───── DATA EXCERPTS ─────

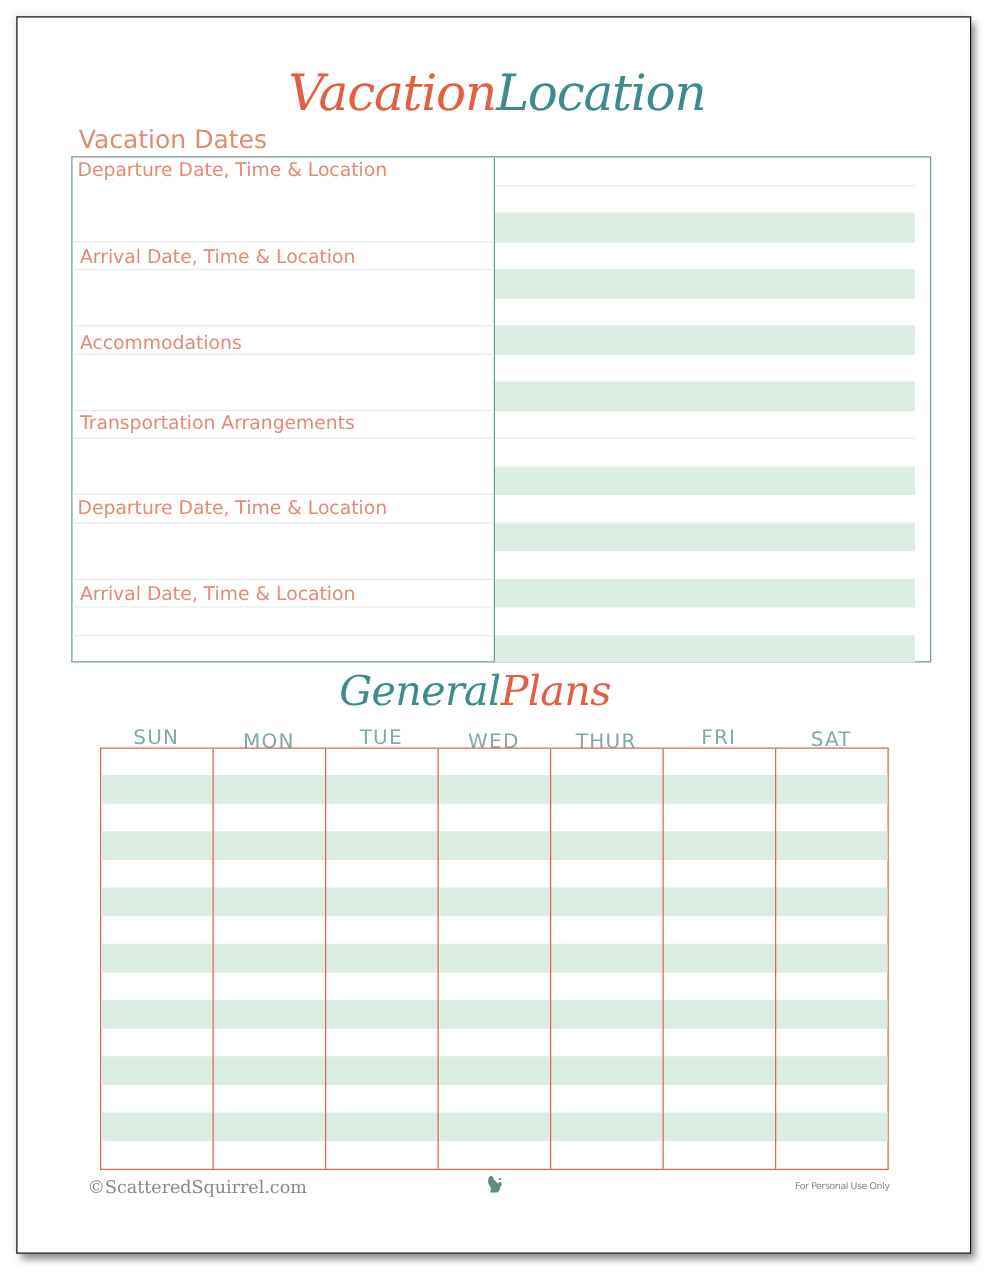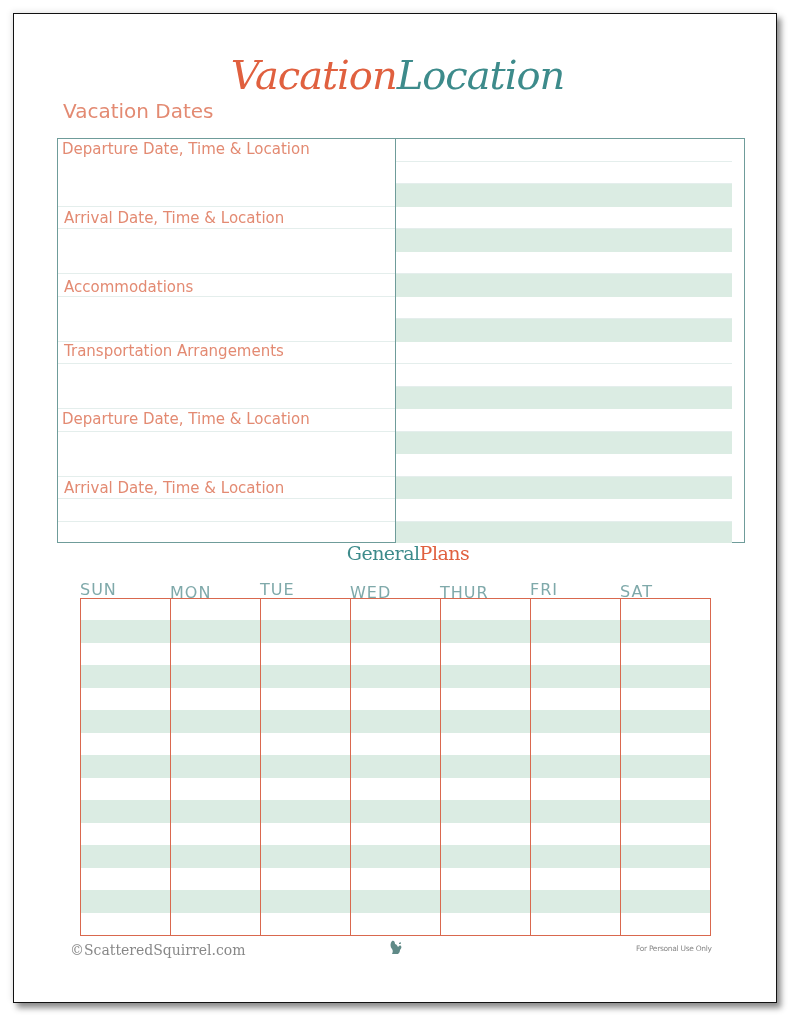--- a/index.html
+++ b/index.html
@@ -12,39 +12,39 @@
   .title {
     position:absolute; left:0; width:795px; top:48px; text-align:center;
     font-family:"DejaVu Serif", serif; font-style:italic; font-size:40px; line-height:54px; letter-spacing:-1px;
   }
   .title .a { color:#e0603f; }
   .title .b { color:#3d8b8b; }
   .vac-dates {
     position:absolute; left:63px; top:102px; font-size:20px; color:#e38a72; line-height:18px;
   }
   .toptable {
-    position:absolute; left:57px; top:138px; width:688px; height:405px;
+    position:absolute; left:57px; top:125px; width:688px; height:405px;
     border:1.5px solid #6f9c9a; box-sizing:border-box;
   }
   .col { position:absolute; top:0; height:100%; }
   .col.left { left:0; width:338px; border-right:1.5px solid #6f9c9a; box-sizing:border-box; }
   .col.right { left:338px; width:336px; }
   .row { position:absolute; left:0; right:0; height:22.5px; box-sizing:border-box; }
   .row.line { border-bottom:1.5px solid #e4eeec; }
   .row.green { background:#dbece3; }
   .lbl { position:absolute; font-size:15px; color:#e38a72; white-space:nowrap; line-height:18px; }
   .rtitle { position:absolute; left:0; right:0; text-align:center; font-size:15px; color:#e38a72; line-height:18px; white-space:nowrap; }
   .gp {
     position:absolute; left:0; width:760px; top:532px; text-align:center;
-    font-family:"DejaVu Serif", serif; font-size:19px; line-height:42px; letter-spacing:-0.5px;padding-left:28px;
+    font-family:"DejaVu Serif", serif; font-style:italic; font-size:33px; line-height:42px; letter-spacing:-0.5px;
   }
   .gp .a { color:#3d8b8b; }
   .gp .b { color:#e0603f; }
   .days { position:absolute; left:80px; top:580px; width:631px; height:18px; }
-  .day { position:absolute; top:0; width:90px; text-align:left; font-size:16px; color:#7fa9aa; letter-spacing:1px; line-height:20px; }
+  .day { position:absolute; top:0; width:90px; text-align:center; font-size:16px; color:#7fa9aa; letter-spacing:1px; line-height:20px; }
   .cal {
     position:absolute; left:80px; top:598px; width:631px; height:338px;
     border:1.5px solid #d9684e; box-sizing:border-box;
   }
   .cal .crow { position:absolute; left:0; right:0; height:22.5px; }
   .cal .crow.green { background:#dbece3; }
   .cal .vline { position:absolute; top:0; bottom:0; width:1.5px; background:#d9684e; }
   .footer-left { position:absolute; left:70px; top:942px; font-family:"DejaVu Serif", serif; font-size:14px; color:#888; }
   .footer-right { position:absolute; left:636px; top:944px; font-family:"DejaVu Sans", sans-serif; font-size:7.5px; color:#888; letter-spacing:-0.3px; }
   .squirrel { position:absolute; left:389px; top:939px; width:14px; height:16px; }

─────

**TASK GOAL**.
Within the listing above, the range opens at the line with "serif; font-size:19px; line-height:42px;" and closes at the line with "top:0; width:90px; text-align:left;". Reproduce exactly the lines of that range, including both ends.

**OUTPUT BELOW**.
-    font-family:"DejaVu Serif", serif; font-size:19px; line-height:42px; letter-spacing:-0.5px;padding-left:28px;
+    font-family:"DejaVu Serif", serif; font-style:italic; font-size:33px; line-height:42px; letter-spacing:-0.5px;
   }
   .gp .a { color:#3d8b8b; }
   .gp .b { color:#e0603f; }
   .days { position:absolute; left:80px; top:580px; width:631px; height:18px; }
-  .day { position:absolute; top:0; width:90px; text-align:left; font-size:16px; color:#7fa9aa; letter-spacing:1px; line-height:20px; }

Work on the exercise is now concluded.